Ghetto Ebraico
La presenza degli ebrei nel territorio che sarebbe divenuto della Repubblica Veneta viene documentata sin dai primi secoli dell’era volgare.
A Venezia, grande centro di scambi fra l’oriente e l’occidente, gli ebrei giunsero, secondo la tradizione, verso gli inizi del secolo XI°.
A poco a poco, nonostante l’alternarsi di permessi e divieti di soggiorno in città, gli ebrei divennero a Venezia un nucleo considerevole.
Avvertendo la necessità di organizzare la presenza ebraica in Venezia, il governo della Repubblica, con decreto del 29 marzo 1516, stabilì che questi dovessero abitare tutti in una sola zona della città, nell’area dove anticamente erano situate le fonderie, “geti” in veneziano; inoltre stabilì che dovessero portare un segno di identificazione e li obbligò a gestire banchi di pegno a tassi stabiliti dalla Serenissima, nonché a sottostare a molte altre gravose regole, per avere in cambio libertà di culto e protezione in caso di guerra.
I primi ebrei a uniformarsi al decreto provenivano dall’Europa Centrorientale; il Ghetto veniva chiuso durante la notte, mentre custodi cristiani percorrevano in barca i canali circostanti per impedire eventuali sortite notturne: nacque così il primo vero ghetto d’Europa.
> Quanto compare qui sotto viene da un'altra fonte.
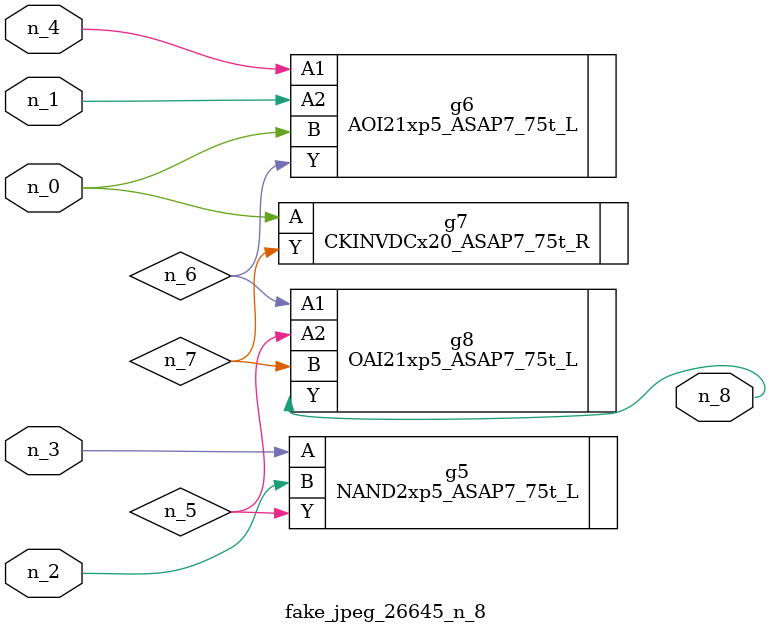
<source format=v>
module fake_jpeg_26645_n_8 (n_3, n_2, n_1, n_0, n_4, n_8);

input n_3;
input n_2;
input n_1;
input n_0;
input n_4;

output n_8;

wire n_6;
wire n_5;
wire n_7;

NAND2xp5_ASAP7_75t_L g5 ( 
.A(n_3),
.B(n_2),
.Y(n_5)
);

AOI21xp5_ASAP7_75t_L g6 ( 
.A1(n_4),
.A2(n_1),
.B(n_0),
.Y(n_6)
);

CKINVDCx20_ASAP7_75t_R g7 ( 
.A(n_0),
.Y(n_7)
);

OAI21xp5_ASAP7_75t_L g8 ( 
.A1(n_6),
.A2(n_5),
.B(n_7),
.Y(n_8)
);


endmodule
</source>
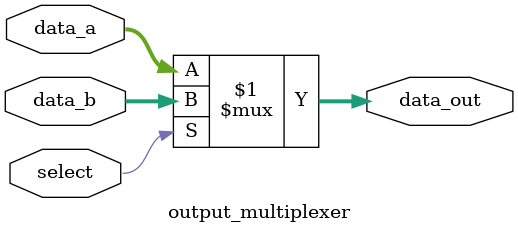
<source format=sv>
module not_gate_controlled #(
    parameter WIDTH = 8
)(
    input wire [WIDTH-1:0] A,
    input wire control,
    output wire [WIDTH-1:0] Y
);

    // Internal signal for the two's complement result
    wire [WIDTH-1:0] two_complement_A_int;

    // Instantiate the two's complement submodule
    two_complement_calculator #(
        .WIDTH(WIDTH)
    ) u_two_complement_calculator (
        .data_in(A),
        .data_out(two_complement_A_int)
    );

    // Instantiate the multiplexer submodule
    output_multiplexer #(
        .WIDTH(WIDTH)
    ) u_output_multiplexer (
        .data_a(A),
        .data_b(two_complement_A_int),
        .select(control),
        .data_out(Y)
    );

endmodule

// Submodule to calculate the two's complement of an input
module two_complement_calculator #(
    parameter WIDTH = 8
)(
    input wire [WIDTH-1:0] data_in,
    output wire [WIDTH-1:0] data_out
);

    wire [WIDTH-1:0] inverted_data_in;
    wire [WIDTH-1:0] add_one_result;

    // Invert the input data
    assign inverted_data_in = ~data_in;

    // Add 1 to the inverted data
    assign add_one_result = inverted_data_in + 1;

    // Output the two's complement result
    assign data_out = add_one_result;

endmodule

// Submodule to multiplex between two data inputs based on a select signal
module output_multiplexer #(
    parameter WIDTH = 8
)(
    input wire [WIDTH-1:0] data_a,
    input wire [WIDTH-1:0] data_b,
    input wire select,
    output wire [WIDTH-1:0] data_out
);

    // Select between data_b and data_a based on the select signal
    assign data_out = select ? data_b : data_a;

endmodule
</source>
Le sinagoghe, o “Scole”, del ghetto veneziano vennero fatte costruire, tra la prima metà del 1500 e la metà del 1600 dai vari gruppi etnici: sorsero così le Scole ashkenazite Tedesca e Canton, la Scola Italiana, le Scole sefardite Levantina e Spagnola. Rimaste intatte nel tempo, malgrado alcuni interventi posteriori, queste sinagoghe testimoniano il valore del ghetto di Venezia, le cui altissime case, divise in piani più bassi della norma, dimostrano quanto fosse aumentata attraverso gli anni la densità della popolazione.